【糖尿病】数値が「夏に下がり、冬に上がる」は本当? 一時的に下がっても油断禁物な“理由”とは 専門医解説
糖尿病の指標である「HbA1c(ヘモグロビン・エー・ワン・シー)」は夏に下がるという情報もありますが、本当なのでしょうか。糖尿病専門医に聞きました。

冷たいものを食べる夏は血糖値が上がりやすい印象があります。一方、糖尿病の指標である「HbA1c(ヘモグロビン・エー・ワン・シー)」は夏に下がるという情報もあります。これは本当なのでしょうか。eatLIFEクリニック(横浜市旭区)院長で内科医・糖尿病専門医の市原由美江さんに聞きました。
「HbA1c」の数値が下がっても油断は禁物
Q.糖尿病かどうかを判断する上で重要な指標である「HbA1c」は、夏に下がり冬に上がるという情報があります。本当に夏になると下がるのでしょうか。
市原さん「はい、多くの研究で、HbA1cは夏に低く、冬に高くなる『季節変動』があることが報告されています。

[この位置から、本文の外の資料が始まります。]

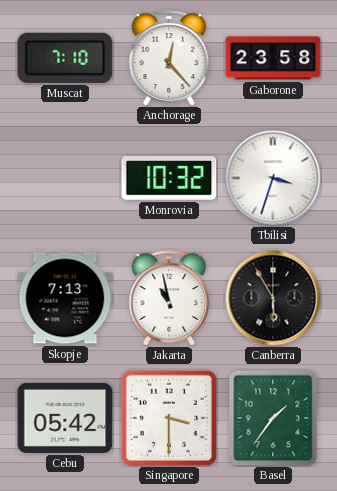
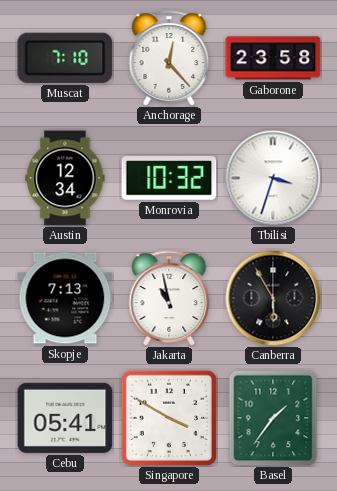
Austin: none -> 12:34
Cebu: 05:42 -> 05:41
Singapore: 3:30 -> 3:50
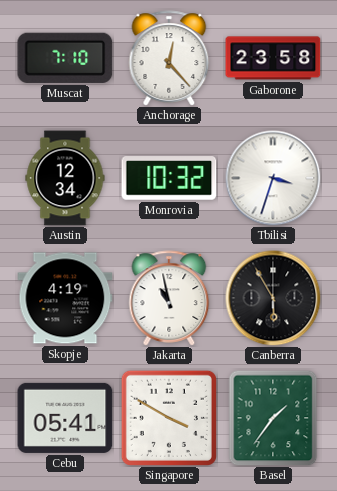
Skopje: 7:13 -> 4:19
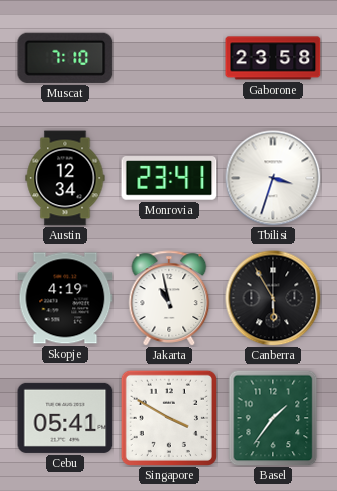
Anchorage: 12:23 -> none
Monrovia: 10:32 -> 23:41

理由としては、夏は旅行やレジャーなどで活動量が増えやすかったり、暑さで食欲が落ちる人も多く摂取エネルギーが減ったりするからです。結果としてHbA1cが低くなる傾向にあります。
一方、冬は寒いため体を動かす機会が減るほか、年末年始のイベントで会食や間食が増えやすく、体重増加もしやすいです。そのため、HbA1cが高くなりやすいです。
ただし、最近は猛暑の影響で外出や運動を控えたり、アイスやジュース、スイカなどをたくさん摂取したりする人も増えているため、『夏だから必ずHbA1cが下がる』とは言えません。ライフスタイルによっては、むしろ夏に悪化する人もいます」
Q.夏にHbA1cの数値が下がるのを見て、「糖尿病が良くなった」と喜んで通院や薬をやめてしまう患者さんもいると聞きます。なぜこれは危険なのでしょうか。

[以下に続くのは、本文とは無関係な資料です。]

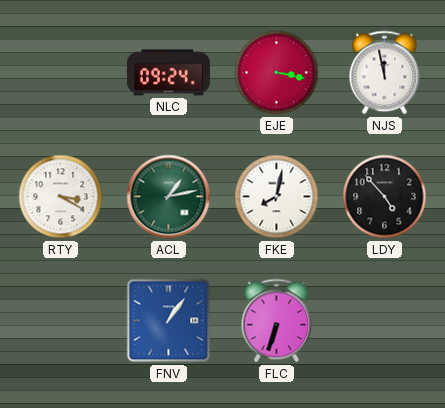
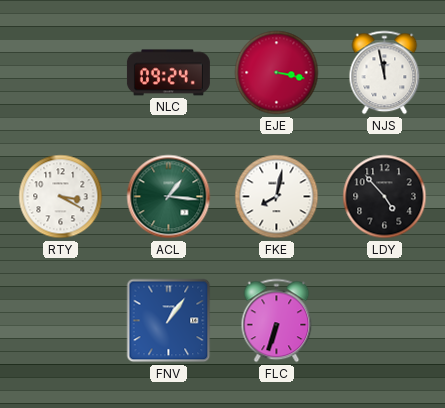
ACL: 1:13 -> 1:16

市原さん「HbA1cは過去1~2カ月程度の平均的な血糖状態を反映する指標です。一時的に数値が改善したからといって、糖尿病そのものが治ったわけではありません。自己判断で通院や薬を中断すると、血糖値は再び悪化し、気付かないうちに高血糖が続く可能性があります。
HbA1cは6%未満(治療目標は7%未満)が正常値ですが、8%未満だと自覚症状が出にくいため、定期的に血液検査をしてHbA1cの状態を確認しないと、網膜症、腎症、神経障害といった合併症だけでなく、心筋梗塞や脳卒中などのリスクも高まります」
Q.夏の生活習慣の中で、糖尿病患者や糖尿病予備軍の人が「絶対に避けるべき行為」とは何でしょうか。
市原さん「次の3つの行為を絶対に避けてください」
(1)スポーツドリンクやジュースを水代わりに飲むこと
汗をかくからといって糖分を多く含む飲料を頻繁に飲むと、血糖値が急上昇します。日常の水分補給は、水や麦茶など糖分を含まない飲み物が基本です。
(2)冷たい麺類だけで食事を済ませること
そうめんや冷やしうどん、ざるそばだけでは糖質に偏りやすく、食後の血糖値が上がりやすくなります。鶏肉や卵、ツナ、豆腐などのたんぱく質や野菜を組み合わせることが大切です。
(3)水分摂取を怠ること
高血糖のときは尿量が増えることで体が脱水状態になっています。通常はのどが渇いて飲み物を飲むのですが、この高血糖による脱水状態が続くと、脳梗塞や心筋梗塞などの血管が詰まることで起こる病気になりやすくなります。また、脱水の状態は熱中症のリスクを高めてしまいます。
特に高齢者や糖尿病のある人は、喉の渇きを感じる前から小まめな水分補給を心掛けてください。